My quick (& not too serious) tips for surviving January

Iona Bain

‘Always winter, never Christmas’…(Chronicles of Narnia CS Lewis)

Are you still here? Oh good – you survived Blue Monday then.

Apparently yesterday was the day when all the festive joy comes tumbling down. There are algorithms that can accurately predict when we all suffer the big comedown, and it was January 18.   Xmas credit card bills, all those bottles for the recycling bin, new year’s resolutions forgotten in a haze of recrimination…and the news in the papers and on TV with so much human misery that we feel guilt about our own petty miseries.

The weather, mild for months, suddenly turns vicious, so we know we need to fetch supplies to keep body and soul together. Oh no, that’s mean a trip to the shops, and we will have to pass all those Xmas Jumpers (100% acrylic), now one-third off – and they couldn’t pay us to take them away. Plus we’ll have to shuffle past graveyards of Christmas trees in the street (eco-friendly, huh?) and, if you live near me in West London, big packs of mince pies on sale for 20p (yes, 20p) on the shelf at my local Co-operative.

And let’s not forget – everyone you meet is sniffling away, so we are all passing germs to one another. All that new year snogging can’t have helped! (But if you’re lucky enough to have a freshly minted romance going into the New Year, I commend you. The nights are cold enough as it is.)

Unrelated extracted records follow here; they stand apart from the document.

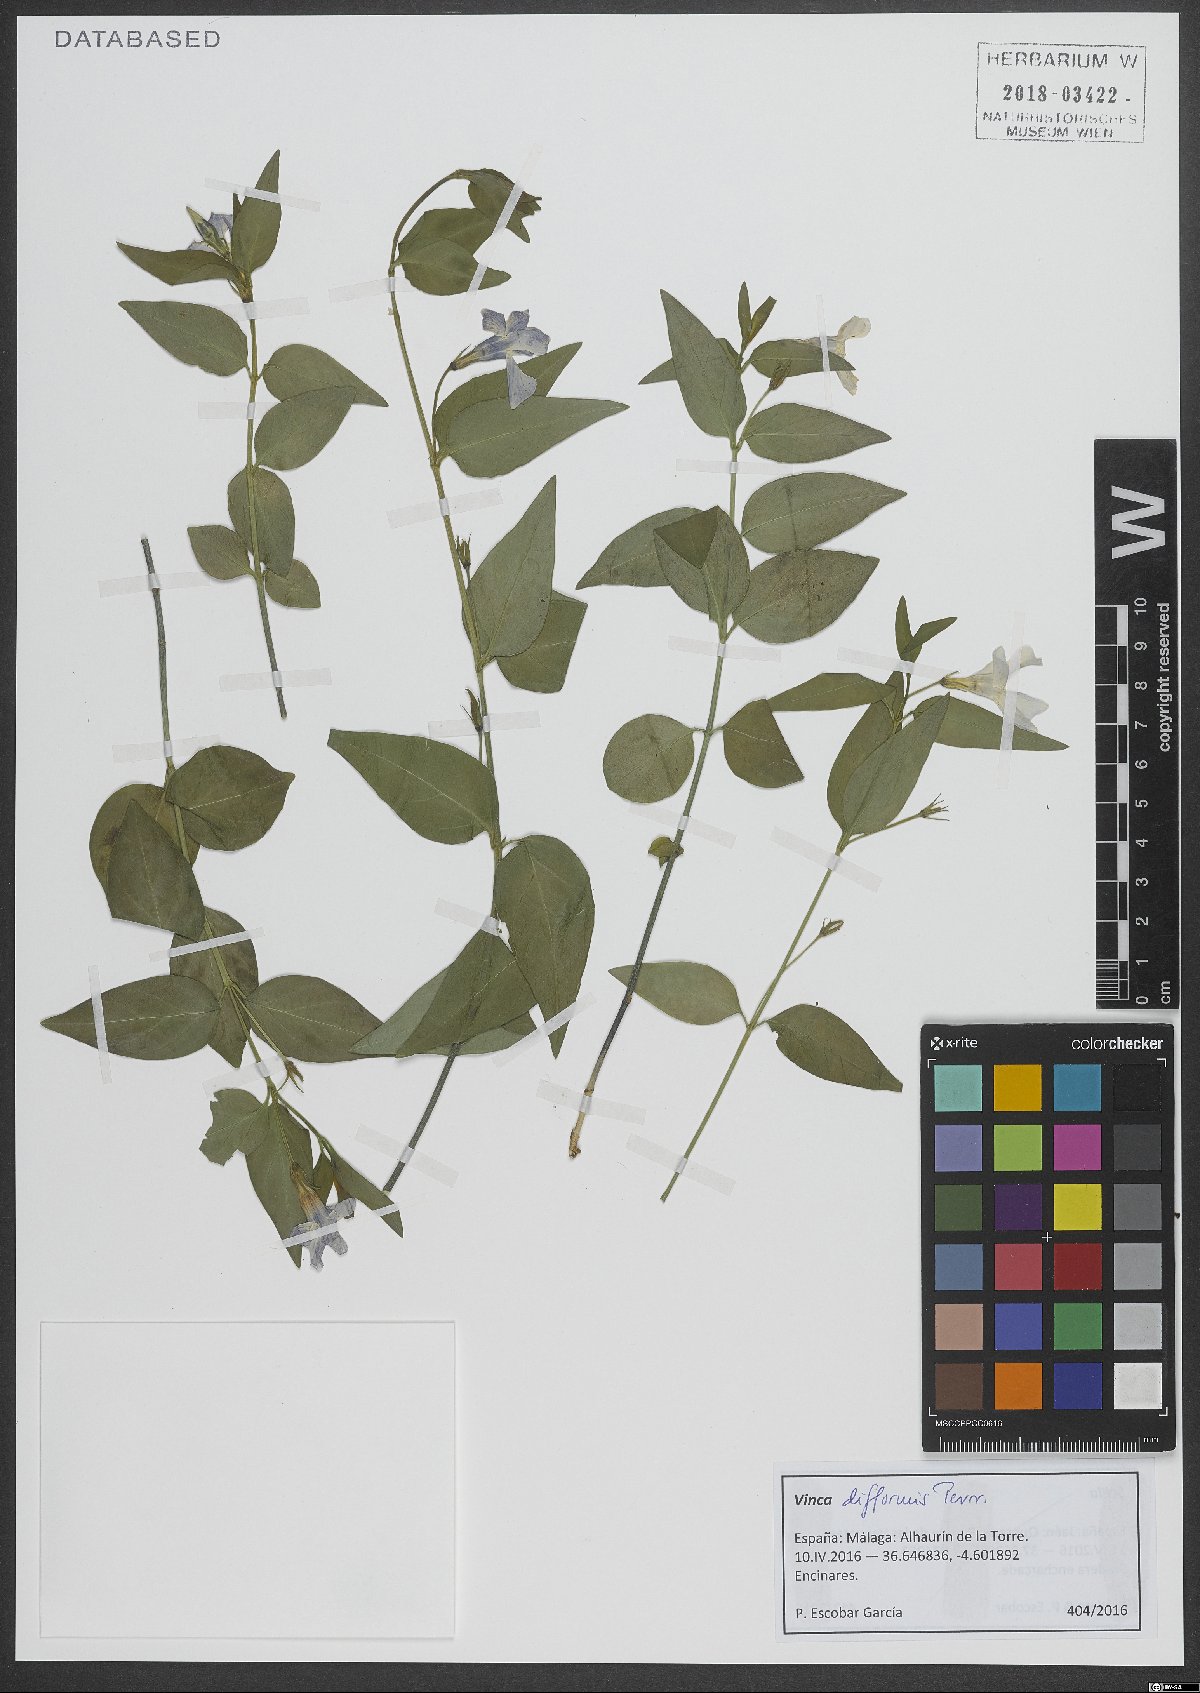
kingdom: Plantae
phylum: Tracheophyta
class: Magnoliopsida
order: Gentianales
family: Apocynaceae
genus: Vinca
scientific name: Vinca difformis
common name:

So what’s to be done? Well for starters, vitamin D, the sunshine vitamin. At this time of year, the only sun we see is so low down that it dazzles us when we are driving and causes us to skid on that patch of black ice. So a trip to the chemist for a jar of Vit D pills is first. Next, get out the holiday brochures. Don’t worry you may be broke now, but by July you will just about be able to afford it.

I find crumpets and tea consistently make the world a better place, particularly if you’ve sworn off alcohol for Dry January. And about that…don’t feel guilty if you fall off the wagon. All this sobriety and exercise fanaticism is enough to make someone take a long jump off a short pier (a move they’ll have, ironically, mastered in the gym).

It sounds boring but I find that as I get older (at the grand old age of 27), the old adage of everything in moderation might just be the way to go. So don’t deny yourself, but don’t go overboard. Alcohol exacerbates underlying tendencies towards anxiety and depression, so if you’re a S-A-Ddo (that’s seasonal affective disorder patient), go easy.

Debt is perhaps the biggest burden facing many young people following the Christmas revelling but to be fair, there are plenty of ways to get on top of it. I have written some helpful guides to both credit card money transfers AND 0 per cent balance transfers to help you slim down your credit card binges, which you can find very easily on this blog, and there is always free debt advice available if you’re feeling overwhelmed courtesy of the charity Stepchange.

Also, don’t beat yourself up about broken New Years resolutions. You’ll break some or all of them at some point or another, but they are not meant to be a one-off litmus test to indicate your inherent quality as a human being. Failing to keep up resolutions is inevitable, but your response to failing them – well, that’s everything. They should be part of a process, a fabulous and very human process of aiming to do a little bit better everyday, to keep getting back up and trying, to not let life happen to us but to build our own road through it, and it will never have an end point. So, as the Americans say, keep on keeping on.

Finally I hope you haven’t thrown away all those Christmas cards you received – because you can pin up a string and pop them right back up on it to remind you of the happy times you’ve had and the people who mean a lot to you. And to remind you that Christmas will come back again.